The sealing assembly of any of the preceding embodiments, wherein the sealing assembly has an inner radial surface and an outer radial surface, the backing ring including edge sections extending longitudinally along the inner radial surface and embedded sections extending longitudinally between the inner and outer radial surfaces.

Embodiment 3

The sealing assembly of any of the preceding embodiments, wherein the embedded sections of the backing ring alternate between the edge sections of the backing ring.

Embodiment 4

The sealing assembly of any of the preceding embodiments, wherein the edge sections of the hacking ring include a first edge section located at a first end of the backing ring, a second edge section located at a second end of the backing ring, and a third edge section disposed along a longitudinally central area of the hacking ring.

Embodiment 5

The sealing assembly of any of the preceding embodiments, wherein the embedded sections of the hacking ring include a first embedded section disposed longitudinally between the first and third edge sections, and a second embedded section disposed longitudinally between the second and third edge sections.

Embodiment 6

The sealing assembly of any of the preceding embodiments, wherein the embedded sections are disposed between the radially exterior sealing component and the radially interior sealing component.

Embodiment 7

The sealing assembly of any of the preceding embodiments, wherein the radially exterior sealing component extends longitudinally along the outer radial surface of the sealing assembly and includes bridge portions extending along the embedded sections of the backing ring, the bridge portions having a smaller thickness than a thickness of the radially exterior sealing component located at the edge sections of the backing ring.

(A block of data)
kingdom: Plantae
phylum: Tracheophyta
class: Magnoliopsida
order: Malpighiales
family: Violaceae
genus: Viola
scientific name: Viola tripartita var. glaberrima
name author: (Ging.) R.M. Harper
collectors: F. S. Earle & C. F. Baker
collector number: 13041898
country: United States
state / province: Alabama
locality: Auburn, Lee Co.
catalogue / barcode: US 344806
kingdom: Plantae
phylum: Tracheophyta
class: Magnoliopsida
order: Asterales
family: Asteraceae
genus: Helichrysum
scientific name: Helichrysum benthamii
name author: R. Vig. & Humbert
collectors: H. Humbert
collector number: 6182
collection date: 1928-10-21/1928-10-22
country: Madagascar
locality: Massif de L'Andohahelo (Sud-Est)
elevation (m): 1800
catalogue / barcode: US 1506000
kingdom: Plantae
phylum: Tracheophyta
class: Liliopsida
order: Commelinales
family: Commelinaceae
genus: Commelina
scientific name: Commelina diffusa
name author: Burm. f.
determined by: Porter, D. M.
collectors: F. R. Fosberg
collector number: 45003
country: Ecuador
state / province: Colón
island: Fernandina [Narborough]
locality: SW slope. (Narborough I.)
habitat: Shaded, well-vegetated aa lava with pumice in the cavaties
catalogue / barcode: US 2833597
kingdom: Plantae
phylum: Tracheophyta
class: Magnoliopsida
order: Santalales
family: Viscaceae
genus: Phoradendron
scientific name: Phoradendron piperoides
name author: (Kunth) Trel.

#### WHAT THIS EXERCISE ASKS
A – According to the sealing assembly text, is each of these statements true? Answer yes or no for each, and quote the words that decide it.
(i) The embedded sections of the backing ring alternate between its edge sections.
(ii) The bridge portions are thicker than the radially exterior sealing component at the edge sections of the backing ring.
(iii) The embedded sections are located between the radially exterior and radially interior sealing components.
B – In the sealing assembly text, which surface of the sealing assembly do the edge sections of the backing ring extend along?
C – Continue the sealing assembly text after its last sentence.

#### TASK-BY-TASK OUTPUTS
A –
(i) Yes: "wherein the embedded sections of the backing ring alternate between the edge sections of the backing ring."
(ii) No: "the bridge portions having a smaller thickness than a thickness of the radially exterior sealing component located at the edge sections of the backing ring."
(iii) Yes: "wherein the embedded sections are disposed between the radially exterior sealing component and the radially interior sealing component."

B – They extend longitudinally along the inner radial surface.

C –
Embodiment 8

The sealing assembly of any of the preceding embodiments, wherein a central edge section of the edge sections of the backing ring is disposed along a longitudinally central area of the backing ring, and the radially interior sealing component includes a first portion and a second portion separated by the central edge section.

Embodiment 9

The sealing assembly of any of the preceding embodiments, wherein the plurality of ribs includes first and second outer ribs extending from first and second ends of the backing ring and from edge sections of the backing ring, and the plurality of ribs further includes first and second inner ribs extending from first and second embedded sections of the backing ring.

Embodiment 10

The sealing assembly of any of the preceding embodiments, wherein the radially exterior sealing component includes a first portion between the first outer rib and the first inner rib, a second portion between the second outer rib and the second inner rib, and a central portion between the first and second inner ribs, the first and second portions each including a bridge portion extending along a respective embedded section.

Embodiment 11

The sealing assembly of any of the preceding embodiments, wherein the first and second outer ribs are substantially perpendicular to a longitudinal axis of the sealing assembly, and the first and second inner ribs extend at non-perpendicular angles with respect to the longitudinal axis.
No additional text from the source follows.